Low glycemic index helps bring down glucose levels better than rice dishes

Though millets have found their way in to dishes served at health expositions, diabetics, who need it more, are yet to start including it in their diet.

A pilot study undertaken by M.V. Hospital for Diabetes, Royapuram, to understand the impact of millets in the diet has thrown up interesting findings.

The study on a group of 34 diabetics (18 working men and 13 women homemakers) has shown that including millets in the diet is beneficial in reducing blood-sugar levels.

Vijay Viswanathan, chief diabetologist and author of the study, said, it was done on a controlled group of diabetics. They were on oral medication, but not insulin.

Their drug regimen did not change during the period of study. And it was ensured there were no changes in their activity levels during the study period.

The participants were between 37 and 53 years of age and had been diagnosed around five years prior to the study. On the first day, they were given a rice-based breakfast. On the fourth day, they were given millet-based food, without changing the carbohydrate component. The patients were assessed on both days for fasting and post-prandial (after-meal) glucose levels.

The study found the low glycemic index millet-based breakfast was effective in significantly reducing post-prandial glucose levels as compared to rice-based breakfast in all participants.

“We chose breakfast as it is during the early hours of the day the glucagon hormone is active, causing a rise in blood sugar,” the diabetologist said.

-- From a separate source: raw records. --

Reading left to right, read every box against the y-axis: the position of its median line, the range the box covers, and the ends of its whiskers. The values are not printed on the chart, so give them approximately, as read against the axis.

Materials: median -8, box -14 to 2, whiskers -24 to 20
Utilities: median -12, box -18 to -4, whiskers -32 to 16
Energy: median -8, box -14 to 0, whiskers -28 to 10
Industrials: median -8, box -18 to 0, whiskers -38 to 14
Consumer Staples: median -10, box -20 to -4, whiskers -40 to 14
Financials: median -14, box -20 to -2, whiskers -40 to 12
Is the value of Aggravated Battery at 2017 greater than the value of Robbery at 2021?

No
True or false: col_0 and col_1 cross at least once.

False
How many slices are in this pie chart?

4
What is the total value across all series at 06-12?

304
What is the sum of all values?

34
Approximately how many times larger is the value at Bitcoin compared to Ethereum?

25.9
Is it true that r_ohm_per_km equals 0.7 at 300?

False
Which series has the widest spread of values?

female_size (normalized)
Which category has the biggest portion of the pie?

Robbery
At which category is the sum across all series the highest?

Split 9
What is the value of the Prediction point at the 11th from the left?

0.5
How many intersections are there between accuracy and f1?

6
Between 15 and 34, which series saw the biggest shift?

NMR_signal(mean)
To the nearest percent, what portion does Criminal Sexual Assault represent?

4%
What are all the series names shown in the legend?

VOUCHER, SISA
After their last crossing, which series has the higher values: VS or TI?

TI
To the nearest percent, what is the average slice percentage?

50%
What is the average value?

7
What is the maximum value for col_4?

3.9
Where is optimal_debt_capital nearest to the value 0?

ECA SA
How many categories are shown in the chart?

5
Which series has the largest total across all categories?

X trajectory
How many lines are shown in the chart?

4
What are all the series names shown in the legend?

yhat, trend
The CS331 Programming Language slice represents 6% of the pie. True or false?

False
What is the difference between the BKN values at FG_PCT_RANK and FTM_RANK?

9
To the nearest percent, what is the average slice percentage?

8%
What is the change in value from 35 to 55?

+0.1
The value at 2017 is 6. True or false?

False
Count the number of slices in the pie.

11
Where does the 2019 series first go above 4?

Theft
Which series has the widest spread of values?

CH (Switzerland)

“We must do more studies to establish the effects of using millets instead of rice in our diet. Such large studies take time and resources,” he said. Though the nutritional value of millets has been understood, it is not cultivated as much as rice or wheat is, as it is not remunerative enough, said Ravi Kesavan, head of department of millets at Tamil Nadu Agricultural University.

Several years ago, the State government had developed a programme to increase production of millets.

“The sale of millet-based bakery products has taken off well. It is localised and limited to certain districts but we are trying to turn farmers into entrepreneurs as this would also improve cultivation,” he said.